# hill country resorts and RCI



## acesgame (Feb 25, 2007)

Can someone tell me how often they might see availability in a San Antonio resort through RCI?  I am trying to decide which exchange company to use.  The only reason I would use RCI is for the Texas resorts.  And no offense but who wants to go to pottsboro?  All the lakes in Texas are so low they aren't much fun either.  
Thanks in Advance!


----------



## "Roger" (Feb 26, 2007)

I'll try to answer this, although I am not the best person to do so.  I only occasionally look at Texas.  From what I remember, plus looking at the resorts listed for the area...

Silverleaf Hill Country at Canyon Lake shows up all the time.  You fairly often will see Bandera (one resort, two names), Inverness in New Braunfels, and Texas Timeshare in Lakeway (outside of Austin).

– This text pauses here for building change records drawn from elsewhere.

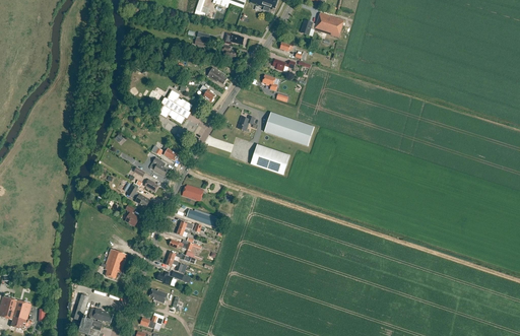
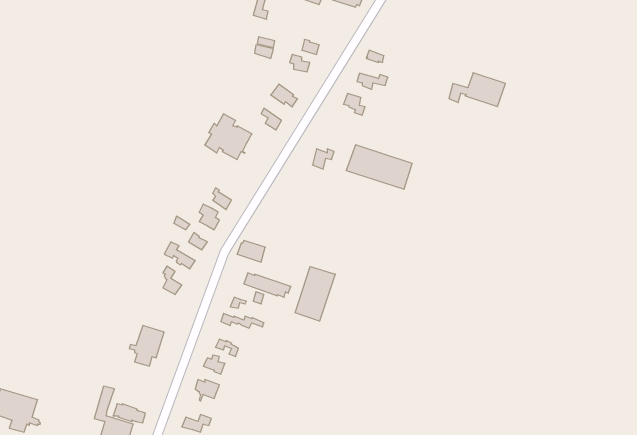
building: [302,12,344,38] -> [449,73,505,107]
building: [250,144,289,175] -> none
building: none -> [295,267,335,321]

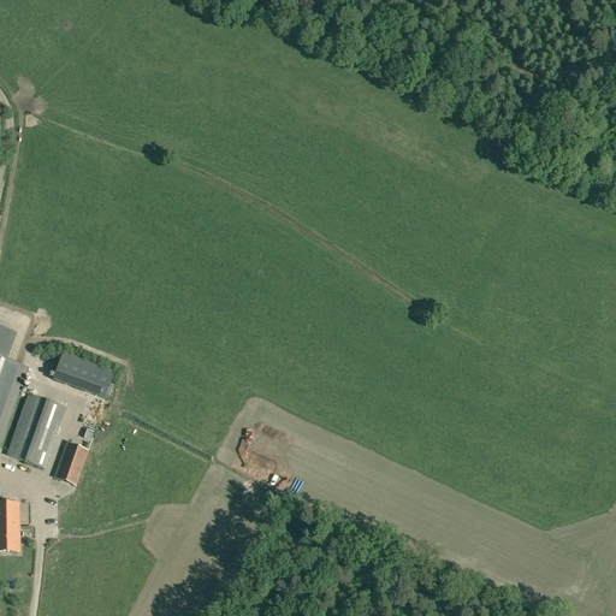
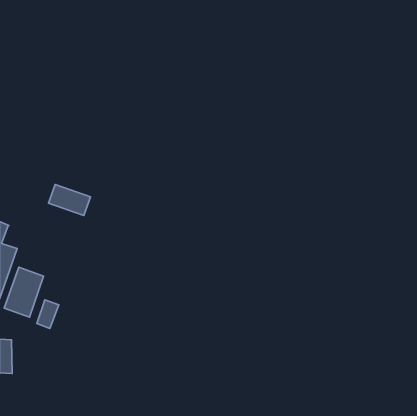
building: [52,350,113,396] -> [49,184,90,215]

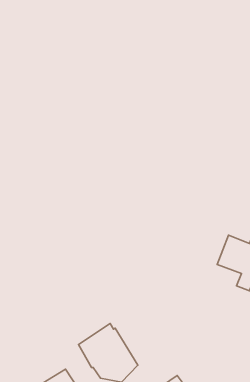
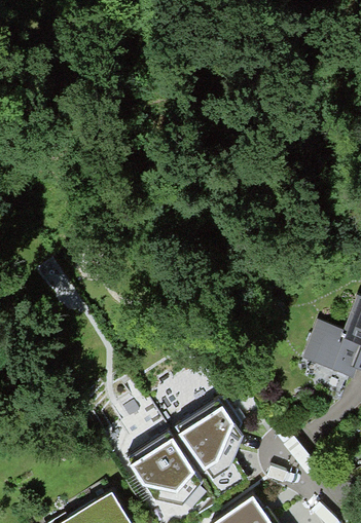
building: none -> [176,399,245,481]

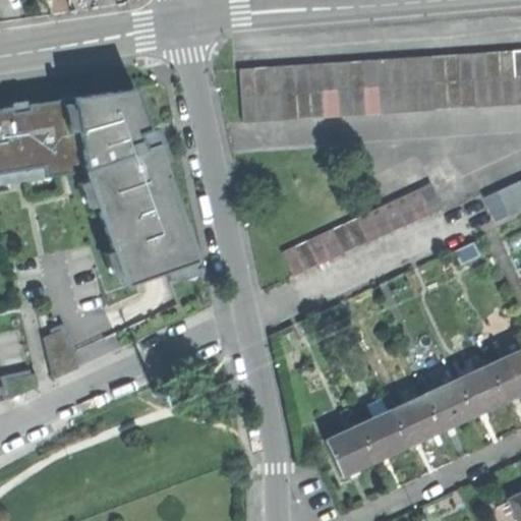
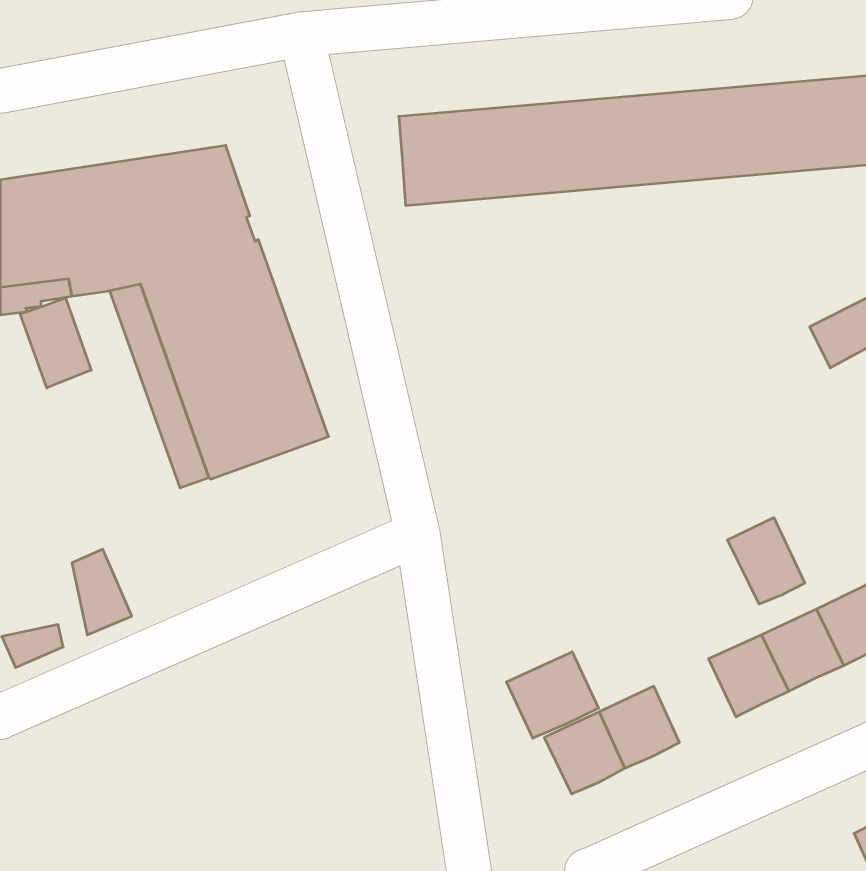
building: none -> [20,298,91,388]
building: [284,181,446,276] -> none
building: none -> [727,518,805,604]
building: none -> [506,652,599,738]
building: [394,392,443,442] -> none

Your title refers to the Hill County, but your message specifically mentions San Antonio.  There are only two resorts there.  One shows up very occasionally.  The other is part of the Shell Vacation Club (as of recent).  I doubt that you will ever see that unless you are a member of Shell Vacation Club or RCI Points.  There is also another resort (one of the few Gold Crowns for inland Texas) at Canyon Lake, but again, I suspect most of the availability will be in RCI Points.


----------



## riverdees05 (Feb 26, 2007)

*II Resorts*

Briggs Ranch Grand Vacation Club • BGV
San Antonio, Texas       

--------------------------------------------------------------------------

  Hyatt Wild Oak Ranch • HYS
San Antonio, Texas      

--------------------------------------------------------------------------

  Riverside Suites • RVD
San Antonio, Texas       

--------------------------------------------------------------------------


----------



## riverdees05 (Feb 26, 2007)

*RCI Resorts*

Wynnwood Townhomes (#3613) 
San Antonio, TX, 78240 
USA 

Shell Vacations Club at Salado Creek Villas (#8554) 
San Antonio, TX, 78217 
USA 

www.shellvacationsclub.com 
Wynnwood Townhomes (#3613) 
San Antonio, TX, 78240 
USA 

Salado Creek Villas (#6989) 
San Antonio, TX, 78217 
USA 
www.saladocreekvillas.com

Hotel Valencia Riverwalk - Rental (#8239) 
San Antonio, TX, 78205 
USA


----------



## acesgame (Feb 26, 2007)

*riverdees*

Are these the available resorts or just what they have listed as possible.  I want to know if they show up on a search very often.  It doesn't matter what they say they have to pick from if it is never available. 

thanks again!


----------



## mshatty (Feb 26, 2007)

There is a new Fairfield in San Antonio, La Cascada, that is now available for Fairfield members to reserve beginning in June 2007. It's probably not yet in RCI. It is located on the Riverwalk, a couple of blocks from the main entertainment area.


----------